Furthermore, this drought (sparse rainfall) has come about, in part, because of a drought of forethought to save green areas and to replenish the trees that have been harvested for wood or sacrificed for housing and/or road projects.

There is also a drought of political will to have such a safe and efficient, islandwide public transport system that fewer people would need to purchase cars and add to the weather-altering heat and pollutants.

CAN'T SERVE TWO MASTERS

We have been experiencing the financial ill-effects of a drought of true patriotism - even at the administrative level. Politics demands that the individuals involved serve the needs of the constituents they represent. However, there is also a need for them to serve their political party. But no one can serve two masters equally, and sometimes the two are mutually exclusive. Sadly, the losers are often their constituents and the country.

Politically expedient decisions often result in disaster for the citizens of a country. A prime example was the Christopher 'Dudus' Coke debacle. Without his political clout, Dudus could not have so deeply ensconced himself in Tivoli Gardens. This led to some residents there daring to attempt a virtual armed secession from sovereign Jamaica. The disastrous outcome of that drama is all too well known.

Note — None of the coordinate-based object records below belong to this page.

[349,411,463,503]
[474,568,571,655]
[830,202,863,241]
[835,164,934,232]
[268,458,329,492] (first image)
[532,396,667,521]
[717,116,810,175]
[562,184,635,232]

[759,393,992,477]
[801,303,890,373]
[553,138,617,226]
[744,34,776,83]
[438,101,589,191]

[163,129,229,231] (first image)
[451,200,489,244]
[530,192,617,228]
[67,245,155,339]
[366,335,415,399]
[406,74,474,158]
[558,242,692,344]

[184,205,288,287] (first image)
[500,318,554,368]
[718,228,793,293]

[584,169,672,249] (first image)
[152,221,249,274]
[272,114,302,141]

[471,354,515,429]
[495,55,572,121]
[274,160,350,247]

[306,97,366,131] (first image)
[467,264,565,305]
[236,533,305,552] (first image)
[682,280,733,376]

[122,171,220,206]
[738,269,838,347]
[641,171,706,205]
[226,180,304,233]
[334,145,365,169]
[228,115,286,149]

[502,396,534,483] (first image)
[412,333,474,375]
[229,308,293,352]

Without Dudus' strong political connections, he would not have been so vehemently protected/defended by the sitting prime minister until the good of the many swamped that of the single individual. This drought of the social and political will to do the right thing led to the loss of many lives and international disgrace for Jamaica.

We suffer from a perennial drought of proper planning. Short-term decisions often lead to deleterious long-term consequences. Unrestricted imports are allowed while manufacturing falters and exports trickle. Easy solutions to complex problems are quickly implemented without consideration of the financial backlash awaiting our future generations.

Jamaica has been undergoing a moral (ethical) drought for many decades. Corruption permeates every segment of our society. In certain quarters, doing business requires that people play along or get left behind. Our drought of love and respect for our fellowmen has led to a culture of intolerance, selfishness and violence. People kill or have others killed at the drop of a hat.

We must attend to these other droughts or more than just crops will wither and die.